***** Record set

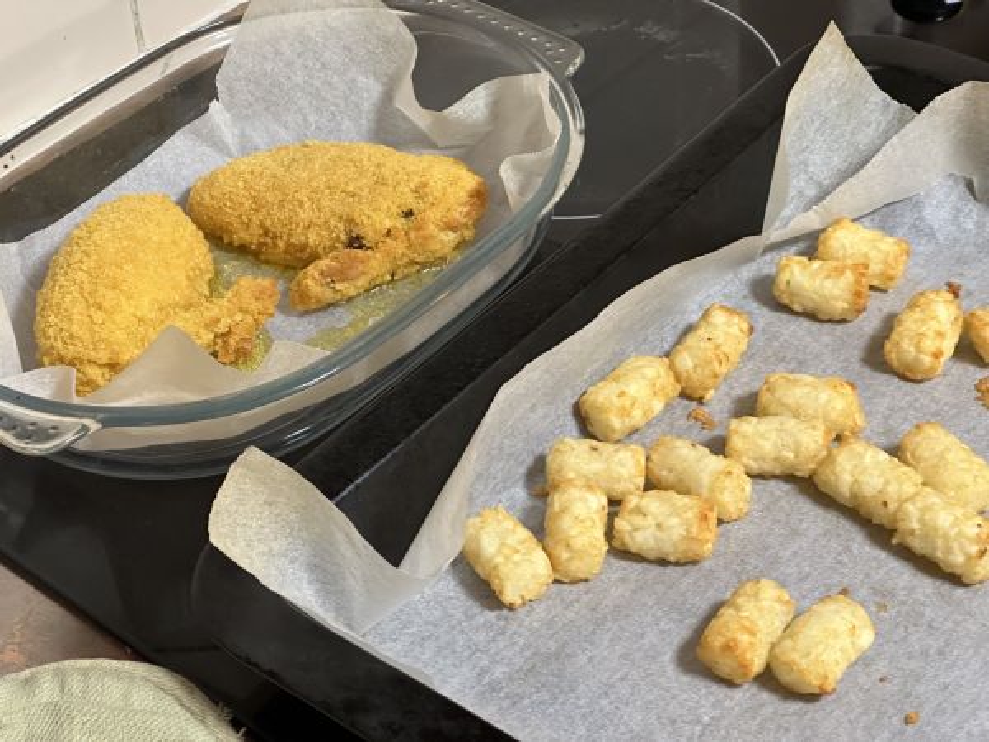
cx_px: 494
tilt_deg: -41.2
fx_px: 2200
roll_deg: +4.2
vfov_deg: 19.1
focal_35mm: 77
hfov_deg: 25.3
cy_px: 371
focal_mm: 9
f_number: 2.8
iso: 500
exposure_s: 1/34
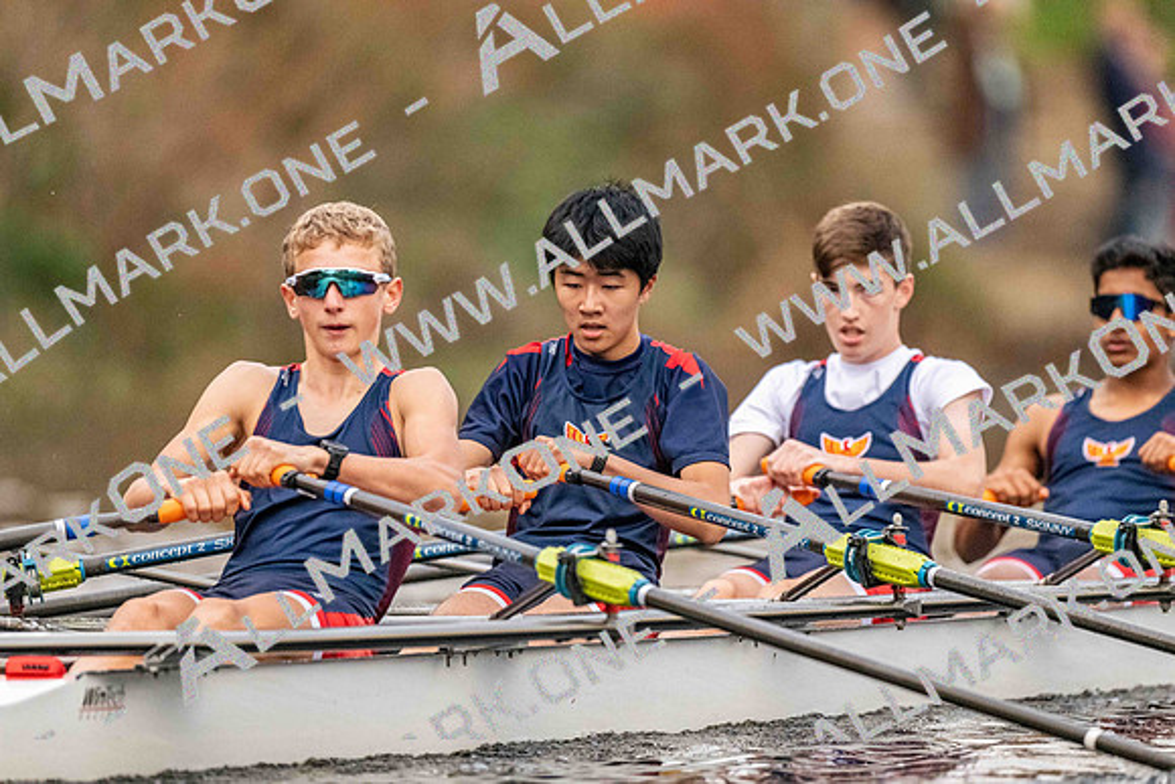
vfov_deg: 2.3
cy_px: 392
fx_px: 19587
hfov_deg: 3.4
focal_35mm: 600
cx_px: 588
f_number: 4
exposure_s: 1/2500
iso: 8000
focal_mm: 600
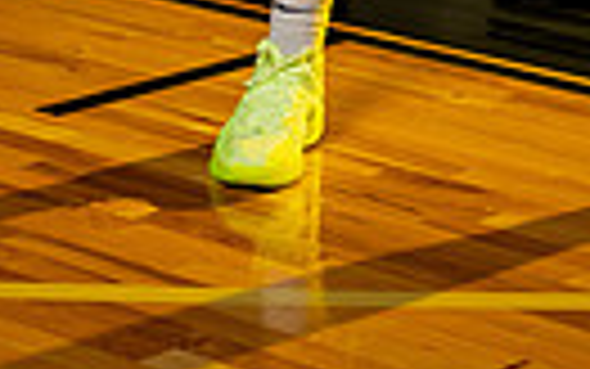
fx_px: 2928
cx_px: 477
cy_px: -598
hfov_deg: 11.5
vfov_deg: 6.7
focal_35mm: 182
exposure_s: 1/200
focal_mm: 52
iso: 100
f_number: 6.3
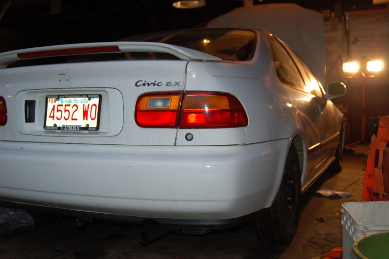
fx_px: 453
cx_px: 194
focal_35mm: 42
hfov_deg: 46.4
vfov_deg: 31.8
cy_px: 130
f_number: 3.3
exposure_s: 1/60
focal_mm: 28
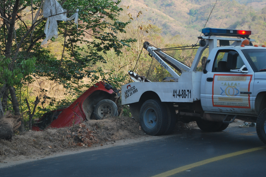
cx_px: 118
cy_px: 77
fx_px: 714
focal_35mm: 97
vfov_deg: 14.2
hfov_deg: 21.1
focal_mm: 55
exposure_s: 1/125
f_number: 5.6
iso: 140
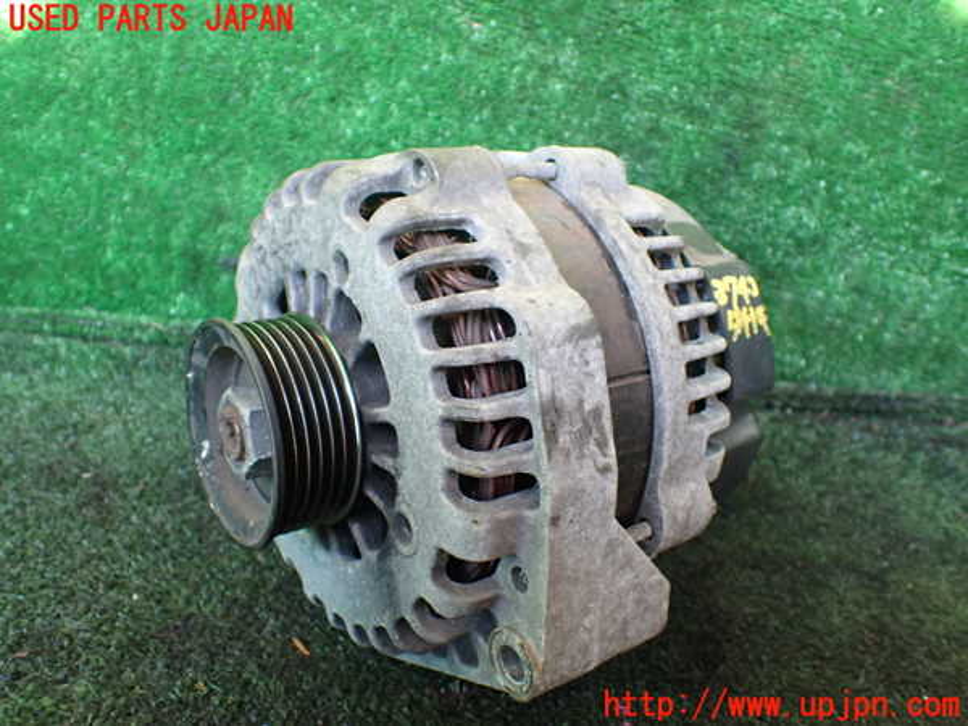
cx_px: 484
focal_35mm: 30
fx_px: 839
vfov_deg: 46.8
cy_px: 363
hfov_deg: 60.0
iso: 320
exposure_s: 1/125
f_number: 2.3
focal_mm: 5.4
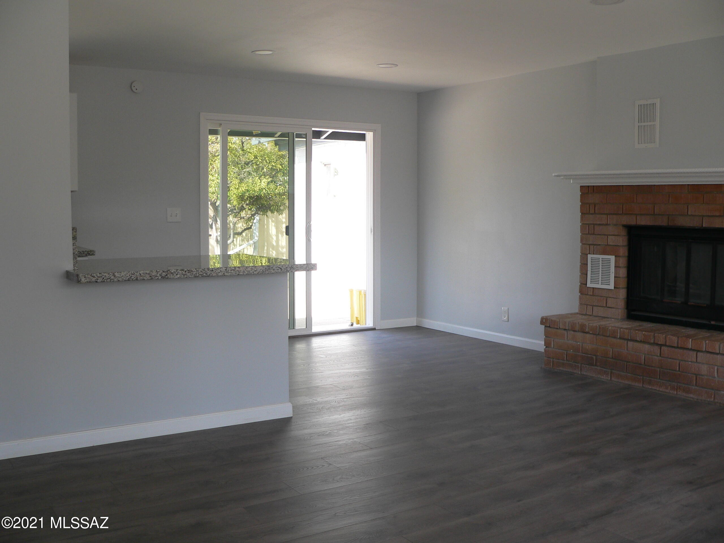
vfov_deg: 39.7
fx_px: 753
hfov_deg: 51.4
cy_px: 272
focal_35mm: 36
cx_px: 362
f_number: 2.8
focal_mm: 6
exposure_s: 1/80
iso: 80
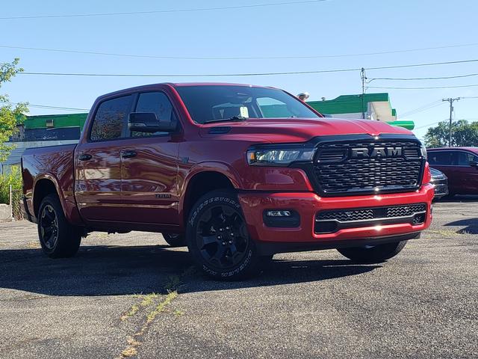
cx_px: 239
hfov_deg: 67.3
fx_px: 359
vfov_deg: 53.1
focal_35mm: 26
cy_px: 180
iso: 50
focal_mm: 4.3
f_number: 2.4
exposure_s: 1/693
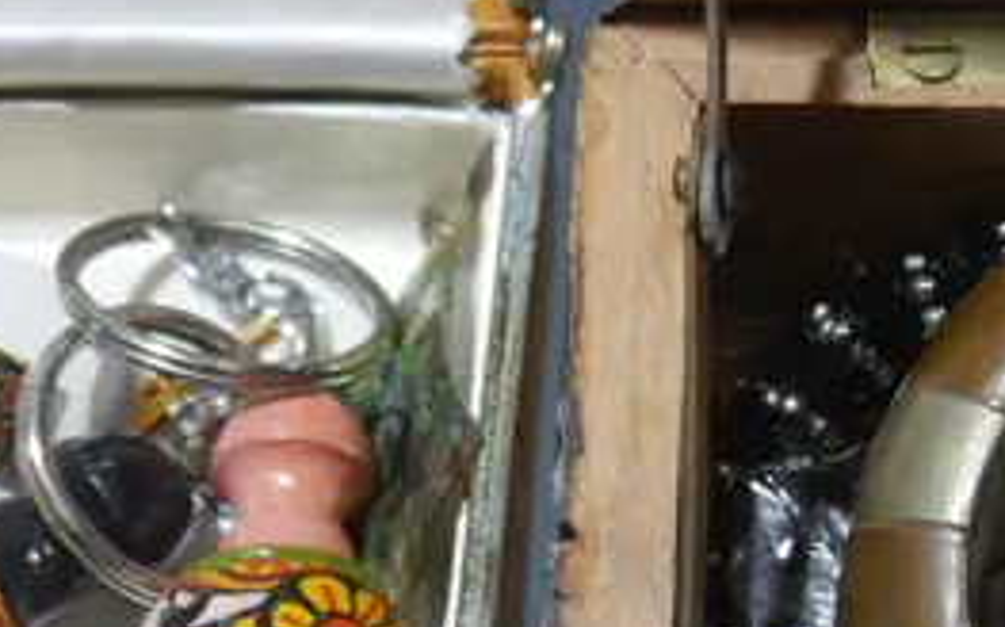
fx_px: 4297
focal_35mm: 157
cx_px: 1135
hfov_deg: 13.1
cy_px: 344
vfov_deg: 8.3
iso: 250
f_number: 4.1
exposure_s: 1/60
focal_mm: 19
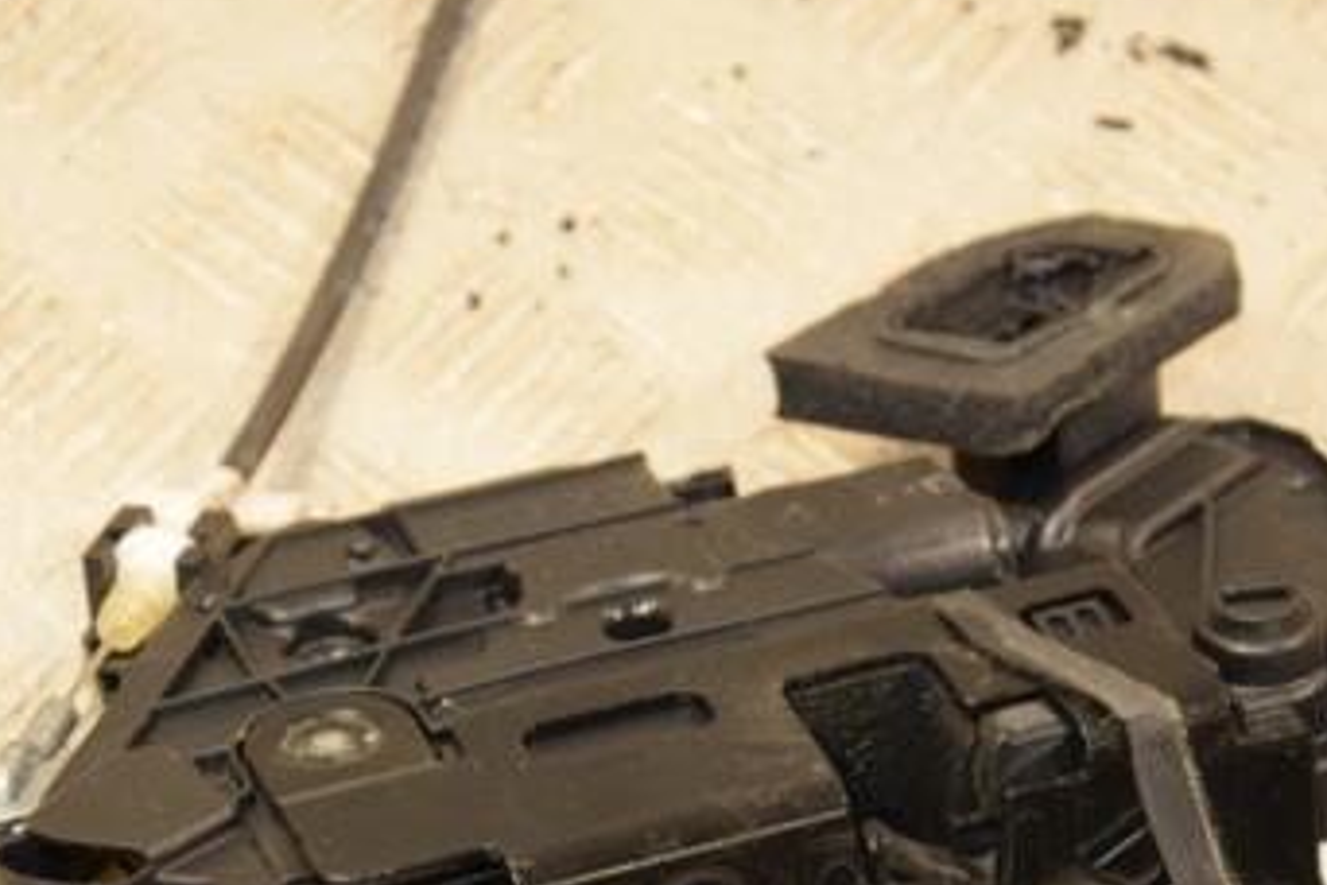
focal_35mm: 163
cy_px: 714
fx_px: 6008
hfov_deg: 12.6
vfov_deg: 8.4
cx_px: 706
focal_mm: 62
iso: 800
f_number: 5.3
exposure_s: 1/125
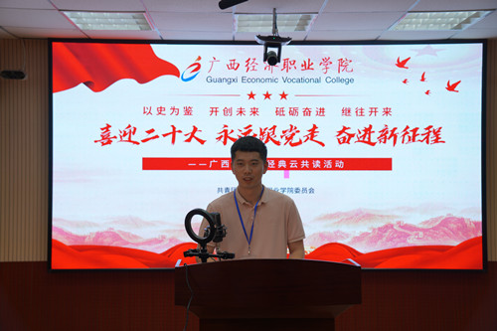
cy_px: 166
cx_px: 248
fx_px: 676
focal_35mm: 49
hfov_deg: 40.4
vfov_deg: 27.5
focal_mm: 49
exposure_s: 1/60
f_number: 3.2
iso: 100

**********

- _Request_
Taking each record in turn, retype it exactly and drop any picture.

- _Solution to the exercise_
cx_px: 494
tilt_deg: -41.2
fx_px: 2200
roll_deg: +4.2
vfov_deg: 19.1
focal_35mm: 77
hfov_deg: 25.3
cy_px: 371
focal_mm: 9
f_number: 2.8
iso: 500
exposure_s: 1/34
vfov_deg: 2.3
cy_px: 392
fx_px: 19587
hfov_deg: 3.4
focal_35mm: 600
cx_px: 588
f_number: 4
exposure_s: 1/2500
iso: 8000
focal_mm: 600
fx_px: 2928
cx_px: 477
cy_px: -598
hfov_deg: 11.5
vfov_deg: 6.7
focal_35mm: 182
exposure_s: 1/200
focal_mm: 52
iso: 100
f_number: 6.3
fx_px: 453
cx_px: 194
focal_35mm: 42
hfov_deg: 46.4
vfov_deg: 31.8
cy_px: 130
f_number: 3.3
exposure_s: 1/60
focal_mm: 28
cx_px: 118
cy_px: 77
fx_px: 714
focal_35mm: 97
vfov_deg: 14.2
hfov_deg: 21.1
focal_mm: 55
exposure_s: 1/125
f_number: 5.6
iso: 140
cx_px: 484
focal_35mm: 30
fx_px: 839
vfov_deg: 46.8
cy_px: 363
hfov_deg: 60.0
iso: 320
exposure_s: 1/125
f_number: 2.3
focal_mm: 5.4
vfov_deg: 39.7
fx_px: 753
hfov_deg: 51.4
cy_px: 272
focal_35mm: 36
cx_px: 362
f_number: 2.8
focal_mm: 6
exposure_s: 1/80
iso: 80
cx_px: 239
hfov_deg: 67.3
fx_px: 359
vfov_deg: 53.1
focal_35mm: 26
cy_px: 180
iso: 50
focal_mm: 4.3
f_number: 2.4
exposure_s: 1/693
fx_px: 4297
focal_35mm: 157
cx_px: 1135
hfov_deg: 13.1
cy_px: 344
vfov_deg: 8.3
iso: 250
f_number: 4.1
exposure_s: 1/60
focal_mm: 19
focal_35mm: 163
cy_px: 714
fx_px: 6008
hfov_deg: 12.6
vfov_deg: 8.4
cx_px: 706
focal_mm: 62
iso: 800
f_number: 5.3
exposure_s: 1/125
cy_px: 166
cx_px: 248
fx_px: 676
focal_35mm: 49
hfov_deg: 40.4
vfov_deg: 27.5
focal_mm: 49
exposure_s: 1/60
f_number: 3.2
iso: 100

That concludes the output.